The sequence $$1,2,3,...n$$ is taken ,if we take all the different possiblities of $+$ or $-$in between all successive terms ,what will be the minimum between all those (as in the minimum of the absolute value) .
My work:
I found that we can define a vector valued function that : $$f:\mathbb R^n \mapsto \mathbb R$$ and if we define $\mathrm v $to be the vector:$$(\pm1,\pm1,\pm1...,\pm1)$$ and the vector $\mathrm w$ to be:$$(1,2,3,...,n)$$ the function f is simply the dot product:$$ \vert v \cdot w\vert$$.
And also i found out that the function is multivalued(using examples),and that being multivalued has to do with number of partitions of a number ,other than that I have no clue on how to analyze this...
Lemma. A sequence of $4k$ consecutive positive integers can have $\pm$ signs assigned to its terms so that their sum becomes $0$.
Let the numbers be $m+1,m+2,\cdots,m+4k$. Each pair of symmetric terms $m+j,m+4k+1-j$ adds up to $m+j+(m+4k+1-j) = 2m+4k+1$. There are $2k$ such pairs, so assigning $k$ of them the $+1$ sign, and the other $k$ pairs the $-1$ sign, their sum will be $0$.
Proof. For an arbitrary $n$ let $k = \lfloor \frac{n}{4}\rfloor\,$ and choose signs per previous lemma for the last $4k$ terms so that they add up to $0\,$.
This leaves the first $n \bmod 4$ terms to consider.
If $n \bmod 4 = 0$ then there are no terms left, and the minimum sum is $0$.
If $n \bmod 4 = 1$ then the minimum sum is $+1 = 1$.
If $n \bmod 4 = 2$ then the minimum sum is $-1+2=1$.
If $n \bmod 4 = 3$ then the minimum sum is $-1-2+3=0$.
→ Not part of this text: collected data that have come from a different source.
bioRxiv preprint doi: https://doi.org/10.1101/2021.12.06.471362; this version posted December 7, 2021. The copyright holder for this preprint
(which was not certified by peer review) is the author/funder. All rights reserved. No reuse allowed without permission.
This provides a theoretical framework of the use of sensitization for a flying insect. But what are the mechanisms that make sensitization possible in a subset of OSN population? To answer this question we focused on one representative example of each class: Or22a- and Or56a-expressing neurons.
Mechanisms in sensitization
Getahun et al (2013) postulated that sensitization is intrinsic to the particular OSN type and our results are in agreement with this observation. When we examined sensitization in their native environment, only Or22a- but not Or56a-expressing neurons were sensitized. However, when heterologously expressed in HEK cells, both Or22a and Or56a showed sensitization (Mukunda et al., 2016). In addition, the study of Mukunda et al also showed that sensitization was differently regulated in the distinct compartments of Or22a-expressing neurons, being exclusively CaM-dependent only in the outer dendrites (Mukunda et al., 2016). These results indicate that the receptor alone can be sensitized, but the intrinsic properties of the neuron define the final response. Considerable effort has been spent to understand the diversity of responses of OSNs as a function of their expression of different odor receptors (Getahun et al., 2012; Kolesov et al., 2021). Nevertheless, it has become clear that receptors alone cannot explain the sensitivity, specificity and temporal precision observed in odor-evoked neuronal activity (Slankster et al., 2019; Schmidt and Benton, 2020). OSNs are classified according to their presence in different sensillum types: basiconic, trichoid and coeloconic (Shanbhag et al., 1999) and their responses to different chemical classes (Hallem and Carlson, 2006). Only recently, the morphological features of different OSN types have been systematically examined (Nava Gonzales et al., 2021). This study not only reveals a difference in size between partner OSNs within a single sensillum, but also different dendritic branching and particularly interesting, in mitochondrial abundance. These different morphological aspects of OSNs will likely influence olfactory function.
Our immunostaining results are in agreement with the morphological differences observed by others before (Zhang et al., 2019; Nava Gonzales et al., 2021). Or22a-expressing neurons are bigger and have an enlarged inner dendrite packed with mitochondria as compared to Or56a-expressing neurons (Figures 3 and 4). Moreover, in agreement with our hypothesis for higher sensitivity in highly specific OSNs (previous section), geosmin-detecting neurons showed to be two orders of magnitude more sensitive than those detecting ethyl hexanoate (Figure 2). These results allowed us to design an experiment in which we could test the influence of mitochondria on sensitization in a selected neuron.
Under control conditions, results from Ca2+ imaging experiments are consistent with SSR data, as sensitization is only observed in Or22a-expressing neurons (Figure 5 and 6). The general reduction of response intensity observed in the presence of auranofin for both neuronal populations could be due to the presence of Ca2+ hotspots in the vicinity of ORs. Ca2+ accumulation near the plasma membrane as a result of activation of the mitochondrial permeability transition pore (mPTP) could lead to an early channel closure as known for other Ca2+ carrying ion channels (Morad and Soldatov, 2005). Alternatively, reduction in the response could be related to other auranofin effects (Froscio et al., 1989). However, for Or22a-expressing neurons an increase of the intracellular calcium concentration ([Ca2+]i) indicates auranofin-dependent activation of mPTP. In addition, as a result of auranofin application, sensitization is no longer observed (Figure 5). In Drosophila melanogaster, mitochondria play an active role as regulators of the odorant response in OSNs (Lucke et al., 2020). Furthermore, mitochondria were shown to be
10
To prove that $1$ is in fact the minimum sum in the cases $n \bmod 4 = 1,2$ note that each sign change of one term $k$ modifies the sum by $2k$ i.e. an even number, so it preserves the parity of the sum. But the sum $\sum_{k=1}^n k$ is odd when $n \bmod 4 = 1,2$ (as can be easily verified) so there exists no combination of signs to bring the sum down to $0$, therefore $1$ is the best that can be achieved.